Wozu dann die ganze Mühe? Wenn ich sowieso schon verloren habe? Wozu sollte ich dann noch spielen wollen?

„Das ist der springende Punkt, mein Bester! Hast du den freien Willen, darüber zu entscheiden? Sowohl im Glauben als auch in der Naturwissenschaft gibt es diesen freien Willen gar nicht. Bei den einen ist es Vorherbestimmt und wird mit Liebe umschrieben, bei den anderen sind es biochemische Abläufe und man redet von Trieben oder von hormongesteuerten Instinkten. Du hast quasi keine Wahl.“

Aber ist es denn für die Mädchen nicht auch langweilig, wenn sie immer gewinnen? Wo bleibt der Kitzel? Die Spannung?

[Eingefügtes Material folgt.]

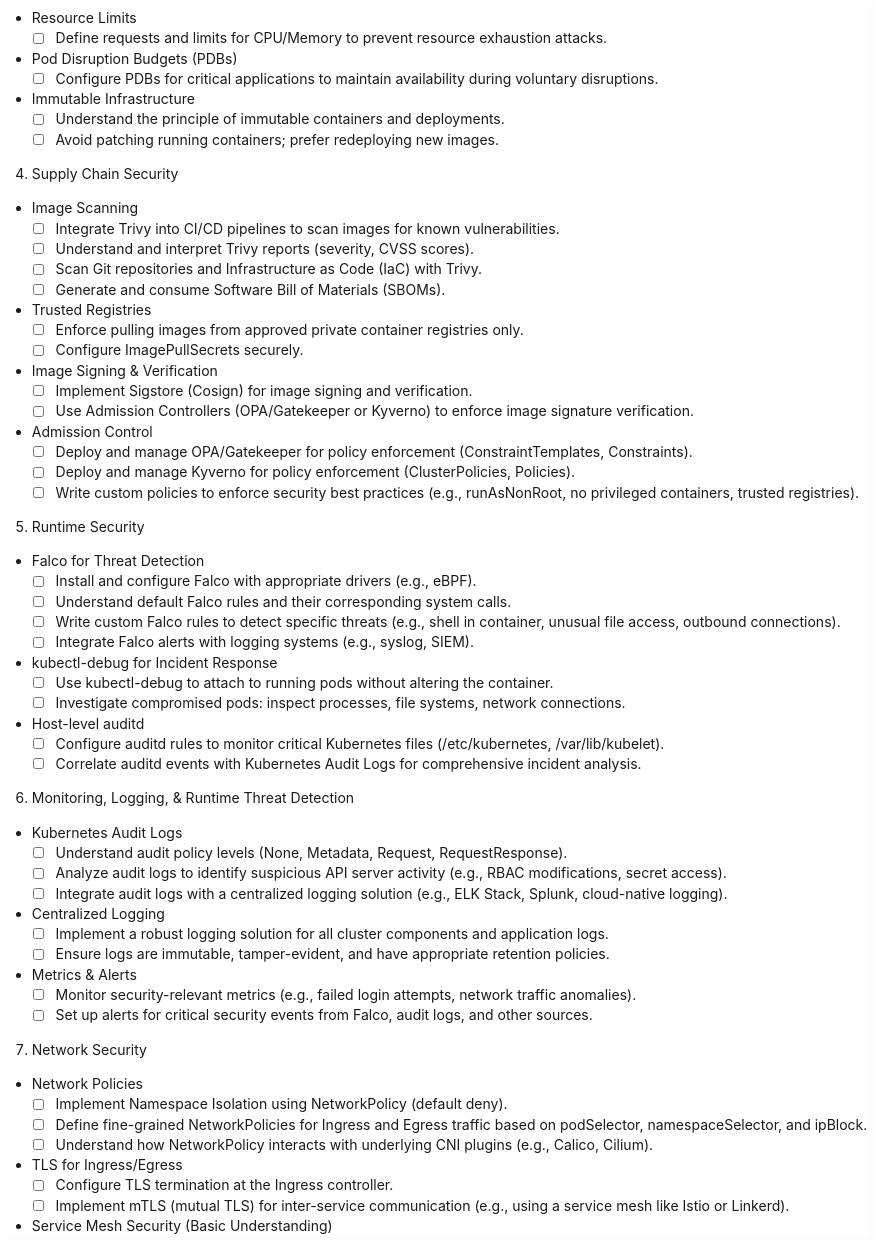  * Resource Limits
   * [ ] Define requests and limits for CPU/Memory to prevent resource exhaustion attacks.
 * Pod Disruption Budgets (PDBs)
   * [ ] Configure PDBs for critical applications to maintain availability during voluntary disruptions.
 * Immutable Infrastructure
   * [ ] Understand the principle of immutable containers and deployments.
   * [ ] Avoid patching running containers; prefer redeploying new images.
4. Supply Chain Security
 * Image Scanning
   * [ ] Integrate Trivy into CI/CD pipelines to scan images for known vulnerabilities.
   * [ ] Understand and interpret Trivy reports (severity, CVSS scores).
   * [ ] Scan Git repositories and Infrastructure as Code (IaC) with Trivy.
   * [ ] Generate and consume Software Bill of Materials (SBOMs).
 * Trusted Registries
   * [ ] Enforce pulling images from approved private container registries only.
   * [ ] Configure ImagePullSecrets securely.
 * Image Signing & Verification
   * [ ] Implement Sigstore (Cosign) for image signing and verification.
   * [ ] Use Admission Controllers (OPA/Gatekeeper or Kyverno) to enforce image signature verification.
 * Admission Control
   * [ ] Deploy and manage OPA/Gatekeeper for policy enforcement (ConstraintTemplates, Constraints).
   * [ ] Deploy and manage Kyverno for policy enforcement (ClusterPolicies, Policies).
   * [ ] Write custom policies to enforce security best practices (e.g., runAsNonRoot, no privileged containers, trusted registries).
5. Runtime Security
 * Falco for Threat Detection
   * [ ] Install and configure Falco with appropriate drivers (e.g., eBPF).
   * [ ] Understand default Falco rules and their corresponding system calls.
   * [ ] Write custom Falco rules to detect specific threats (e.g., shell in container, unusual file access, outbound connections).
   * [ ] Integrate Falco alerts with logging systems (e.g., syslog, SIEM).
 * kubectl-debug for Incident Response
   * [ ] Use kubectl-debug to attach to running pods without altering the container.
   * [ ] Investigate compromised pods: inspect processes, file systems, network connections.
 * Host-level auditd
   * [ ] Configure auditd rules to monitor critical Kubernetes files (/etc/kubernetes, /var/lib/kubelet).
   * [ ] Correlate auditd events with Kubernetes Audit Logs for comprehensive incident analysis.
6. Monitoring, Logging, & Runtime Threat Detection
 * Kubernetes Audit Logs
   * [ ] Understand audit policy levels (None, Metadata, Request, RequestResponse).
   * [ ] Analyze audit logs to identify suspicious API server activity (e.g., RBAC modifications, secret access).
   * [ ] Integrate audit logs with a centralized logging solution (e.g., ELK Stack, Splunk, cloud-native logging).
 * Centralized Logging
   * [ ] Implement a robust logging solution for all cluster components and application logs.
   * [ ] Ensure logs are immutable, tamper-evident, and have appropriate retention policies.
 * Metrics & Alerts
   * [ ] Monitor security-relevant metrics (e.g., failed login attempts, network traffic anomalies).
   * [ ] Set up alerts for critical security events from Falco, audit logs, and other sources.
7. Network Security
 * Network Policies
   * [ ] Implement Namespace Isolation using NetworkPolicy (default deny).
   * [ ] Define fine-grained NetworkPolicies for Ingress and Egress traffic based on podSelector, namespaceSelector, and ipBlock.
   * [ ] Understand how NetworkPolicy interacts with underlying CNI plugins (e.g., Calico, Cilium).
 * TLS for Ingress/Egress
   * [ ] Configure TLS termination at the Ingress controller.
   * [ ] Implement mTLS (mutual TLS) for inter-service communication (e.g., using a service mesh like Istio or Linkerd).
 * Service Mesh Security (Basic Understanding)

„Für die Frau geht es nicht um das Spiel, das beherrscht sie. Für die Frau geht es um den Gewinn. Du wirst ihr Preis sein und sie wird dich am Ende nach ihren Vorstellungen umformen. Jetzt bewundert sie deine raue Art, deinen großen Freundeskreis, deinen Mut und deine abenteuerliche Seite. Nach dem Spiel wirst du genau das alles verlieren. Mal wird es Streit geben, mal wirst du aus freien Stücken Einschränkungen vornehmen. Aber du wirst dich ändern. Du hast nur die Möglichkeit, gegen das für deinen Geschmack hübscheste Mädchen zu verlieren. Gegen eine, bei der du die wenigsten Probleme mit solchen Veränderungen hast. Deshalb rate ich dir: spiele so oft wie möglich, präge dir die verschiedenen Spielzüge ein und achte auf die Hütchenspielertricks. Sie können aufreizend sein, verständnisvoll, sie hören dir zu, loben dich und doch dient das alles nur ihrem nächsten Spielzug. Genieße das Spiel – aber sei auf der Hut!“

„Und wie ging es dann weiter?“
Ich schrecke aus meinen Gedanken hoch. Dörte nippt an ihrem Kaffee und wartet auf eine Antwort.

„Schach,“ sage ich, „du hast da was zwischen den Zähnen!“.